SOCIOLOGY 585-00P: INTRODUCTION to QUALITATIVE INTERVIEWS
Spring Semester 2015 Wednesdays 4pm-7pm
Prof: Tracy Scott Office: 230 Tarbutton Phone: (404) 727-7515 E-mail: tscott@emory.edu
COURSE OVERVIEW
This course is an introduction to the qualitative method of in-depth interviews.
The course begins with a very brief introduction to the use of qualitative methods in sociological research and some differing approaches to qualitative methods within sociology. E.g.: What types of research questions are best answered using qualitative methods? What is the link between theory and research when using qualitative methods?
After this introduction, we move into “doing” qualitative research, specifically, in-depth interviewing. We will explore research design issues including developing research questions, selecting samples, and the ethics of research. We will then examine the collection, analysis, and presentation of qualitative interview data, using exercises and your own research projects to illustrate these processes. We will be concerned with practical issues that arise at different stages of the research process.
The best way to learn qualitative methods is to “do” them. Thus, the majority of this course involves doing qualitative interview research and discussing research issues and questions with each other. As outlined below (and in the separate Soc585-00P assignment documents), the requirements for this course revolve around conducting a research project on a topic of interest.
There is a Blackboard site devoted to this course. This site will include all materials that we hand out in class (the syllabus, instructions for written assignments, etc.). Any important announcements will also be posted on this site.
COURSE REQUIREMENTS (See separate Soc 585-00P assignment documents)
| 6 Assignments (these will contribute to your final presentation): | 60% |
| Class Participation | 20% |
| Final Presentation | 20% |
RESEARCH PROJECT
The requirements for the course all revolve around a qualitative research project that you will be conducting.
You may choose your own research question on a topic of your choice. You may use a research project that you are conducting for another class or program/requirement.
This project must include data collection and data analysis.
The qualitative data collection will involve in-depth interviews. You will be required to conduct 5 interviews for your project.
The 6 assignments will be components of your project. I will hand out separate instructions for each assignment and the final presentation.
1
*-*-*
▸ **What is being asked**
Every line that holds the string "include" must be copied from the records above.

▸ **Result for this task**
There is a Blackboard site devoted to this course. This site will include all materials that we hand out in class (the syllabus, instructions for written assignments, etc.). Any important announcements will also be posted on this site.
This project must include data collection and data analysis.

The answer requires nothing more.